A whānau connection to the New Zealand Wars was the inspiration behind an award-winning song written and performed by Rob Ruha.
Mr Ruha, who has whakapapa to Ngāti Porou and Te Whānau ā Apanui on the East Coast, knew little about his ancestor that fought in the battle of Pukehinahina (Gate Pā) in Tauranga.
But after further research he discovered there were a number of people from the East Coast who travelled to fight in support of the Kingitanga.
"I had a tīpuna of mine that fought in the battle at Te Ranga, at Pukehinahina and also at Waerenga a Hika as well.
"It was one thing finding the history, it was another thing finding it wasn't common knowledge amongst our family. Some of our whānau have names of tīpuna that are from that battle. Like Rawiri Puhirake, one of the chiefs from Tauranga, our uncle Rawiri carries that name into our whānau. It's not widely known in our whānau but it will be now."

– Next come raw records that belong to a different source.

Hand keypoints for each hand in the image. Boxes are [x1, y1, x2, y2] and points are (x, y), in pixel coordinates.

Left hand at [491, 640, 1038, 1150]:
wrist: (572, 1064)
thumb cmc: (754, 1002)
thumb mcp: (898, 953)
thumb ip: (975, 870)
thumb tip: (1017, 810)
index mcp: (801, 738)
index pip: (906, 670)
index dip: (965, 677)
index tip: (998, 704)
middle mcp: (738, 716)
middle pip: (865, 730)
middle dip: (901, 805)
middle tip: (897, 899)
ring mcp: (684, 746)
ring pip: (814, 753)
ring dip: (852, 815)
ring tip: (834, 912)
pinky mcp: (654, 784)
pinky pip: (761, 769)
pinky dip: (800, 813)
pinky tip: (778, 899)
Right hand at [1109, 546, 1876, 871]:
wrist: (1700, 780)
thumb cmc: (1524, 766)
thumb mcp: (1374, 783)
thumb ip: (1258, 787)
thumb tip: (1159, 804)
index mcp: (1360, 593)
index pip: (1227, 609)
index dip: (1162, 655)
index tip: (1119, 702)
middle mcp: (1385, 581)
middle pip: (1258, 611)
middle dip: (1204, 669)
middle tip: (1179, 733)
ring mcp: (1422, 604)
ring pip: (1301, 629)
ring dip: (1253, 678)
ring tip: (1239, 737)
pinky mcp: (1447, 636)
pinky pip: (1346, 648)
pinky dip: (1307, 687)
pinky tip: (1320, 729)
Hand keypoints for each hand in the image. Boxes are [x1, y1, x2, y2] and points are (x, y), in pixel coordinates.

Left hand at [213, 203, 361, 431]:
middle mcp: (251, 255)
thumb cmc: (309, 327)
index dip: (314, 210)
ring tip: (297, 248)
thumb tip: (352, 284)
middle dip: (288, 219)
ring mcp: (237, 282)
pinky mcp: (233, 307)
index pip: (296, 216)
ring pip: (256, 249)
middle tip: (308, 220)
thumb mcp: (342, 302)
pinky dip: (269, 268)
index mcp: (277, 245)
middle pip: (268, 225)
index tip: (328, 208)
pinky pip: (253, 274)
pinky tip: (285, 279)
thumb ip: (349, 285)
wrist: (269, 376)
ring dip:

The resulting song Kariri recently won the 2016 APRA Maioha award for excellence in Māori composition featuring te reo.
"It was about family history and wanting to time capsule it."
Mr Ruha said part of the reason Kariri was written was to tell the other side of the New Zealand Wars story, because there had been a veil over the memory of those who fought against the Crown within Ngāti Porou.
"Caren Fox is one of the Māori Land Court judges back home. She's in the throes of doing a whole heap of research on families who had connections, or were part of the Kingitanga movement, and the Pai Marire movement in that battle timeframe. It's about giving light to parts of the battle that don't get the time of day in Ngāti Porou and Tairawhiti history."
The song Kariri fuses the style of ancient chants with modern music production, and is a collaboration with Tiki Taane.
"The lyrical presentation of the music is based on old mōteatea rhythms and chants, which is indicative of the era. I definitely do modern music but my passion is around traditional chants.
"Tiki Taane's experience around electronica and dub sounds gets right into the nitty-gritty of the kōrero and paints darker sounds. Like using snare drum sounds to capture the war drum."
The video is on Ngāti Porou's Mt Hikurangi among carvings and Mr Ruha hopes the song will be an impetus for discussions about the New Zealand Wars.
"I want Kariri to be like a signpost for 2016 so we have these points for communities to have discussions about."